*** Data provided

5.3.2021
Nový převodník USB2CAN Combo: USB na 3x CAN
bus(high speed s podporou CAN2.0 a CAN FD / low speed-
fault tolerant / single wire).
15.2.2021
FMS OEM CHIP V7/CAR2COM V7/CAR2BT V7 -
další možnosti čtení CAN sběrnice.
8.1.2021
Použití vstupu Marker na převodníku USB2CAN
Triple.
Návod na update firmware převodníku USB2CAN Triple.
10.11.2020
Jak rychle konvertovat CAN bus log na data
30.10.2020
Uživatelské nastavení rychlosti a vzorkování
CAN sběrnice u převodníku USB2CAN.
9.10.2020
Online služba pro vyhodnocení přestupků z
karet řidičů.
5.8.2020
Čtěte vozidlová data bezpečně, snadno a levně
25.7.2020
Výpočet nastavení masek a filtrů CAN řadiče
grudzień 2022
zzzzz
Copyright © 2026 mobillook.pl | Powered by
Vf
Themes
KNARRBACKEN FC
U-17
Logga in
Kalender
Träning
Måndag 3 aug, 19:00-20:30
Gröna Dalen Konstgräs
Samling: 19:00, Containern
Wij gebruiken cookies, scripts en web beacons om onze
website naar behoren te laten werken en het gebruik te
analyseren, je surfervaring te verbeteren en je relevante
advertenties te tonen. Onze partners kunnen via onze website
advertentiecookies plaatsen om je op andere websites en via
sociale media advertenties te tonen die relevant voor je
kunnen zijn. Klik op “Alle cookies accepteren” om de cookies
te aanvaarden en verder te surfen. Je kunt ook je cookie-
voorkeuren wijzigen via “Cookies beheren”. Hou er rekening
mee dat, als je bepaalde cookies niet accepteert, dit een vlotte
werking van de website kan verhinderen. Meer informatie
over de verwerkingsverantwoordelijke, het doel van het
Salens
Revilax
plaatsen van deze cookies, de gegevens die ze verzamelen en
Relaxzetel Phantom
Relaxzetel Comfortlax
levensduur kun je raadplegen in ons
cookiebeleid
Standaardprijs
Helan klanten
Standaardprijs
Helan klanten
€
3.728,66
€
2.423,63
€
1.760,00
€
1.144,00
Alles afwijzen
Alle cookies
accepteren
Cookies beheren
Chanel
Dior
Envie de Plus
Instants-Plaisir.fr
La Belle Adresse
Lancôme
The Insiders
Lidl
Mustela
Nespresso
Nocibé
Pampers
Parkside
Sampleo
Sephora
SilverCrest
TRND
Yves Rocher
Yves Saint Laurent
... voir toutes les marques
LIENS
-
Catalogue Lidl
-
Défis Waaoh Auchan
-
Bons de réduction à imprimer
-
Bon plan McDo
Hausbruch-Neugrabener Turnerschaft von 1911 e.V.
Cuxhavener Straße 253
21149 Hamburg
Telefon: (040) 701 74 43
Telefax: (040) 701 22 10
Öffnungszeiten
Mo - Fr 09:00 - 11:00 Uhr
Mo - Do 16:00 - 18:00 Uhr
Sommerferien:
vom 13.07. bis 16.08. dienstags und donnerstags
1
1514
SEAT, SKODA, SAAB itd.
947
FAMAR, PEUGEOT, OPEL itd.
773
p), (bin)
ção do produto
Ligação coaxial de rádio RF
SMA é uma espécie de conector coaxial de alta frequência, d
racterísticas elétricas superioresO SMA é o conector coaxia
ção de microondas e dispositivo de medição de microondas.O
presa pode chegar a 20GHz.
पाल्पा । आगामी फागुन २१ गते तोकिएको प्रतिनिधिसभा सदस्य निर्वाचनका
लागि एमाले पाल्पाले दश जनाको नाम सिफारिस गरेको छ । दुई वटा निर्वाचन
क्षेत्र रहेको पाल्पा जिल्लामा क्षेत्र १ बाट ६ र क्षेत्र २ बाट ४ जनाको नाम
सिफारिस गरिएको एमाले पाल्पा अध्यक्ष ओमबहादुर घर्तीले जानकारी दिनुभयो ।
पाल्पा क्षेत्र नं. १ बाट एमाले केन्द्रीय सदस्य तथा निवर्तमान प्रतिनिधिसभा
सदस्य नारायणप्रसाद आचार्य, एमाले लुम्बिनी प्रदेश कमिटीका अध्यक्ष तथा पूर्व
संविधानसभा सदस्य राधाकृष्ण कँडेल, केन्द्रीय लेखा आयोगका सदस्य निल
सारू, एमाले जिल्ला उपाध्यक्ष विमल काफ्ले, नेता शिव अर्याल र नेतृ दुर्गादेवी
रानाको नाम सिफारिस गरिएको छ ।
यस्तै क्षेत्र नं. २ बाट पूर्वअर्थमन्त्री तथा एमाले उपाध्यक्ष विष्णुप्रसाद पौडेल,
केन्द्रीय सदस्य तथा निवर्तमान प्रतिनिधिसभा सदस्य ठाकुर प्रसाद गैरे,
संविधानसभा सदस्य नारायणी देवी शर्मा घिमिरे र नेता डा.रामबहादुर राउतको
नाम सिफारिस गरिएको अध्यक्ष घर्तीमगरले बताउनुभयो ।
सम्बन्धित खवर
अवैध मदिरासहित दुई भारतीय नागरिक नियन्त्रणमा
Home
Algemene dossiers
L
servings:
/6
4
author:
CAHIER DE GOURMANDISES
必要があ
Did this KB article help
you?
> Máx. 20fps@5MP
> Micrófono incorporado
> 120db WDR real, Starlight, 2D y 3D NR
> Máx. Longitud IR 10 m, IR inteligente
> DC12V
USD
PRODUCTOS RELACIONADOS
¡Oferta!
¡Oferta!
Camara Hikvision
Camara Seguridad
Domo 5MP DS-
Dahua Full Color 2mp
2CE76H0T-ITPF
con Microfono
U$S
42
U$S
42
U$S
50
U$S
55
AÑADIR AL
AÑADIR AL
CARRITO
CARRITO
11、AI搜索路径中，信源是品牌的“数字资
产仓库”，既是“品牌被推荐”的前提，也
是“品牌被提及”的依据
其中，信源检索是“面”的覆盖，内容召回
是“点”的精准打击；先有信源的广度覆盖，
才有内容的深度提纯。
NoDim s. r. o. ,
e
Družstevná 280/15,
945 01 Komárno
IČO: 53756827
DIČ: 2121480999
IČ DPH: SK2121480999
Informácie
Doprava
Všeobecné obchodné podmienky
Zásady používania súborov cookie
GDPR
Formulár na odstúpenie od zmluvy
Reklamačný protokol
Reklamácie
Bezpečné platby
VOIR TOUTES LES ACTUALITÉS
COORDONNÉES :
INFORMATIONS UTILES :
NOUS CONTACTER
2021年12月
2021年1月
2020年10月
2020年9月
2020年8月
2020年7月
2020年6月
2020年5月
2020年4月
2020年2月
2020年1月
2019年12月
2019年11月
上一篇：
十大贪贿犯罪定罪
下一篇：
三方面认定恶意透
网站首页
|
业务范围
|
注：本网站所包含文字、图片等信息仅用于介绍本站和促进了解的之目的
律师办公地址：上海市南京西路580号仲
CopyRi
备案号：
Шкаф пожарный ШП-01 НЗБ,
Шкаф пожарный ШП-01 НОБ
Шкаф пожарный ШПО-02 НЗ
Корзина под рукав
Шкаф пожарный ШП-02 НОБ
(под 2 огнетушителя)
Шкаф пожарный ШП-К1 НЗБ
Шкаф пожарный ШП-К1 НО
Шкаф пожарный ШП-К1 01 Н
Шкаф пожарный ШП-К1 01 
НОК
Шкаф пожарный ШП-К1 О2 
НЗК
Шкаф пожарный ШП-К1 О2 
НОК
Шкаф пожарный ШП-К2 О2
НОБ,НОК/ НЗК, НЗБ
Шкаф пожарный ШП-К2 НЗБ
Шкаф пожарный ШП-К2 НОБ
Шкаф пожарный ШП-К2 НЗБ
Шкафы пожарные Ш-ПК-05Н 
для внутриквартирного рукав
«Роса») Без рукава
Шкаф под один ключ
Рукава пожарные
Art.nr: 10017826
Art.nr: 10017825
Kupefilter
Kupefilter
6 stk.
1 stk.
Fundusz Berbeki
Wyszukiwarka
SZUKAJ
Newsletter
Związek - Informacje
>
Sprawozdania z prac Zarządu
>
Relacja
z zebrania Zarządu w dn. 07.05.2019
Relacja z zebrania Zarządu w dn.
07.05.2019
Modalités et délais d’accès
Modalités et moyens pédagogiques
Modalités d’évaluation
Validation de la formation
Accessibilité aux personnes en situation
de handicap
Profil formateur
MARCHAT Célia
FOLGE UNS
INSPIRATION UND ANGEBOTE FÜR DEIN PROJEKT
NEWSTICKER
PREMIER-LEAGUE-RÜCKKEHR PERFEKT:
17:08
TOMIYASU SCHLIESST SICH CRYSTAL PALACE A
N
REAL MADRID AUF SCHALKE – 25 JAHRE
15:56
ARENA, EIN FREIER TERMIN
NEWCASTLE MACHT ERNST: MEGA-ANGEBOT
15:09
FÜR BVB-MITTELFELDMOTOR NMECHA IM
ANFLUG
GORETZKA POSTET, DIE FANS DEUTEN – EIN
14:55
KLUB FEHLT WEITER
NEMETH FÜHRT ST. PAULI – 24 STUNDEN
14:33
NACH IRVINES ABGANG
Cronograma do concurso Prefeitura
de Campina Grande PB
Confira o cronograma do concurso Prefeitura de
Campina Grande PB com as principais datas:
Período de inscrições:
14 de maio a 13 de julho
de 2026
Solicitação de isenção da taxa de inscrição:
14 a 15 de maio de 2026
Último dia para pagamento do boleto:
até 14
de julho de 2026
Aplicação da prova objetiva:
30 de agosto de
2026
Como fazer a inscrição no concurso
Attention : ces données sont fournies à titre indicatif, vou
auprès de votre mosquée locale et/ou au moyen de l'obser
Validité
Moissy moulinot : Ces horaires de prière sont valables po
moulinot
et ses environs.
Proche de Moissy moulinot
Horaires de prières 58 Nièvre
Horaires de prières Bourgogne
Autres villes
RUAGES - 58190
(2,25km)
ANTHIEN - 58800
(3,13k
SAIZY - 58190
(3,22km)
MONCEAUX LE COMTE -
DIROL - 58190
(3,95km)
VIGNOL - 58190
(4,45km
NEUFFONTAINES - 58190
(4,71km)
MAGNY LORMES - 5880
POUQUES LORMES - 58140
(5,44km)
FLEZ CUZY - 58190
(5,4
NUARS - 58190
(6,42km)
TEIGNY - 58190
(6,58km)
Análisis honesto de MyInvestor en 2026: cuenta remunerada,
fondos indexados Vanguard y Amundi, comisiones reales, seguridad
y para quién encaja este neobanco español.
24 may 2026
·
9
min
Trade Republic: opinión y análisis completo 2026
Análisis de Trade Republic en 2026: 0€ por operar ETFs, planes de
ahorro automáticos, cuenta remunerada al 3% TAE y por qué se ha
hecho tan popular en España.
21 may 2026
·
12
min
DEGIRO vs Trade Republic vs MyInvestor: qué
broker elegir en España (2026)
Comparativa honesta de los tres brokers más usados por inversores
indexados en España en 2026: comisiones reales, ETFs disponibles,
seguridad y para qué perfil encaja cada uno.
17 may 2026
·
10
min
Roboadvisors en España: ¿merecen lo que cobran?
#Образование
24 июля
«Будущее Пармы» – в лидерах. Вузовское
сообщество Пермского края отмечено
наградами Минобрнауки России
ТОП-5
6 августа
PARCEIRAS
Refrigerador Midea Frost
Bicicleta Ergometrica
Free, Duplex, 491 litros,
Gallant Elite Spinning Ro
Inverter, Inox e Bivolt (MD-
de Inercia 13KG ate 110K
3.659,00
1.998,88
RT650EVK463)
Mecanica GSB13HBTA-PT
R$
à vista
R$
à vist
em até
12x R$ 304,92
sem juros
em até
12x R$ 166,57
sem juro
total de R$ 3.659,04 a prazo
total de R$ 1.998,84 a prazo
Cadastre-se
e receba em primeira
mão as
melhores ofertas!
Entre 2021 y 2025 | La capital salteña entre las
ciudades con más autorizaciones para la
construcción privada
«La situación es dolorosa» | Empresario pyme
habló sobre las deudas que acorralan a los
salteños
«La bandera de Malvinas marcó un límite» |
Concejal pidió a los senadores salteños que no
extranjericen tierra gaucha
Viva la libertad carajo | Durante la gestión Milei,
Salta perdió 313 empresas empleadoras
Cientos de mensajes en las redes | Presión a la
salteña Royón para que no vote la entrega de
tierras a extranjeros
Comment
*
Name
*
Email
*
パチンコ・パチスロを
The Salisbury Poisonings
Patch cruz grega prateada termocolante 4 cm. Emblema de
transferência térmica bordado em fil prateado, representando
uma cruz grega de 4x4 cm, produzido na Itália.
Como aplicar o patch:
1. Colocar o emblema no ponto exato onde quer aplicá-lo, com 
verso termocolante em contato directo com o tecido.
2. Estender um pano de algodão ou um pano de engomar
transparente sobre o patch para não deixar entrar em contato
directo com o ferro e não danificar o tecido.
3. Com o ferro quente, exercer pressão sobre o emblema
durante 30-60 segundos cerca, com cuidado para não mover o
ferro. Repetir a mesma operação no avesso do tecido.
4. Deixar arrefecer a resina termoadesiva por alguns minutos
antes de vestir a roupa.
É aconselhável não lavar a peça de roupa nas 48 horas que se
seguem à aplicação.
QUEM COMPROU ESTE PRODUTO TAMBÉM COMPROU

******

** Problem statement **
Find the line with "KLUB FEHLT WEITER" in the entries above. Retype it and each line after it, exactly, through the line with "Como fazer a inscrição no concurso", and stop there.

** Response area **
KLUB FEHLT WEITER
NEMETH FÜHRT ST. PAULI – 24 STUNDEN
14:33
NACH IRVINES ABGANG
Cronograma do concurso Prefeitura
de Campina Grande PB
Confira o cronograma do concurso Prefeitura de
Campina Grande PB com as principais datas:
Período de inscrições:
14 de maio a 13 de julho
de 2026
Solicitação de isenção da taxa de inscrição:
14 a 15 de maio de 2026
Último dia para pagamento do boleto:
até 14
de julho de 2026
Aplicação da prova objetiva:
30 de agosto de
2026
Como fazer a inscrição no concurso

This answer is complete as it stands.